_Task details:_ Your answer should consist solely of the lines from the one containing "[661,405,870,419] dropped from" through the end of the entries below, duplicated exactly.

_Supplied entries:_
+ + + +

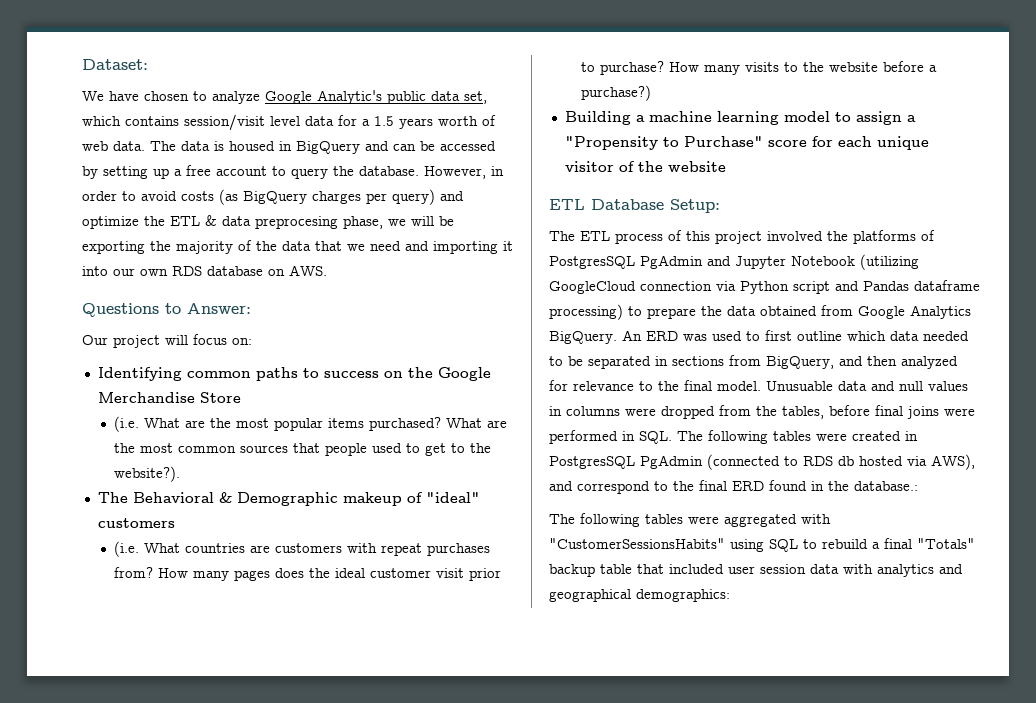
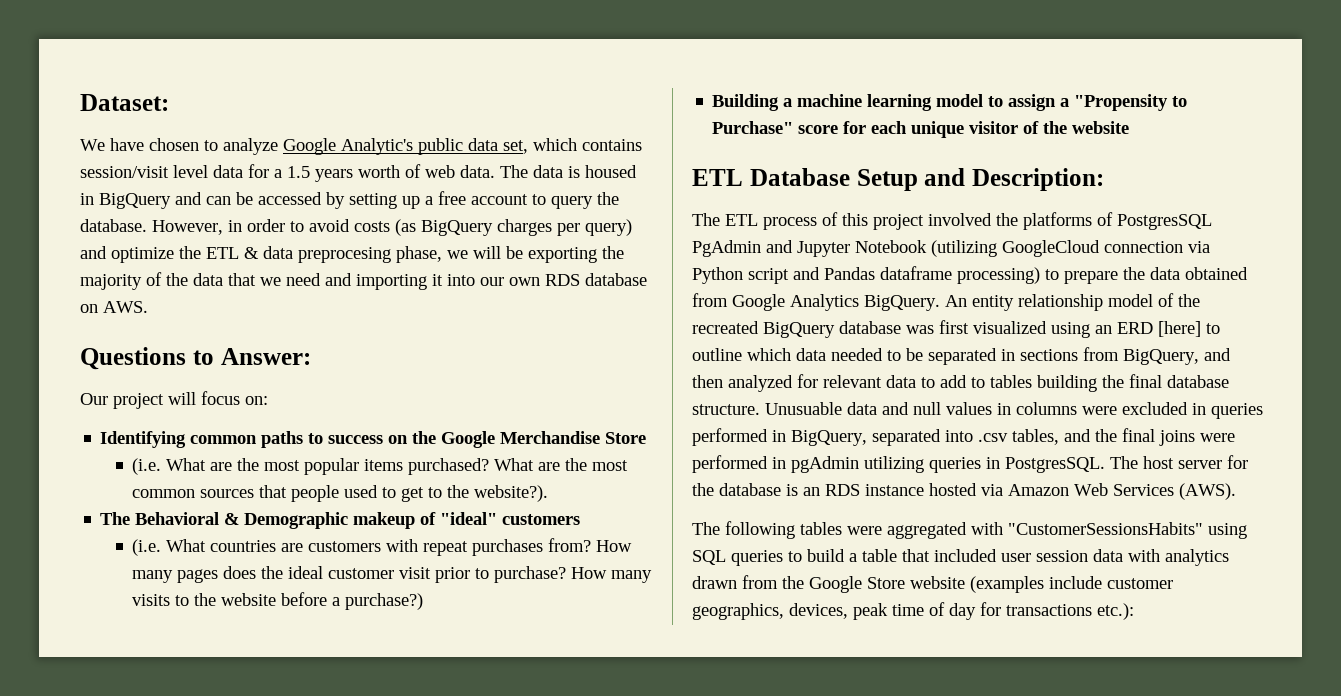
[670,199,720,213] Setup: -> [856,168,1104,191] Setup and Description:
[646,330,792,341] ERD was used to first -> [972,293,1200,311] [692,320,1220,338] entity relationship model of the recreated BigQuery database was first visualized using an ERD [here] to
[573,380,761,391] relevance to the final model. -> [823,374,1229,392] [692,404,760,415] relevant data to add to tables building the final database structure.
[661,405,870,419] dropped from the tables, before -> [1122,402,1263,419] [692,428,1117,446] excluded in queries performed in BigQuery, separated into .csv tables, and the
[639,430,918,444] [549,454,975,470] [549,480,918,494] SQL. The following tables were created in PostgresSQL PgAdmin (connected to RDS db hosted via AWS), and correspond to the final ERD found in the database.: -> [791,455,1248,473] [692,483,1236,500] pgAdmin utilizing queries in PostgresSQL. The host server for the database is an RDS instance hosted via Amazon Web Services (AWS).
[803,538,975,549] [549,564,595,577] to rebuild a final "Totals" backup -> [731,549,857,566] queries to build a
[939,564,963,574] [549,589,730,602] and geographical demographics: -> [692,575,1173,593] [692,602,1134,620] drawn from the Google Store website (examples include customer geographics, devices, peak time of day for transactions etc.):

+ + + +

_Solution to the problem:_
[661,405,870,419] dropped from the tables, before -> [1122,402,1263,419] [692,428,1117,446] excluded in queries performed in BigQuery, separated into .csv tables, and the
[639,430,918,444] [549,454,975,470] [549,480,918,494] SQL. The following tables were created in PostgresSQL PgAdmin (connected to RDS db hosted via AWS), and correspond to the final ERD found in the database.: -> [791,455,1248,473] [692,483,1236,500] pgAdmin utilizing queries in PostgresSQL. The host server for the database is an RDS instance hosted via Amazon Web Services (AWS).
[803,538,975,549] [549,564,595,577] to rebuild a final "Totals" backup -> [731,549,857,566] queries to build a
[939,564,963,574] [549,589,730,602] and geographical demographics: -> [692,575,1173,593] [692,602,1134,620] drawn from the Google Store website (examples include customer geographics, devices, peak time of day for transactions etc.):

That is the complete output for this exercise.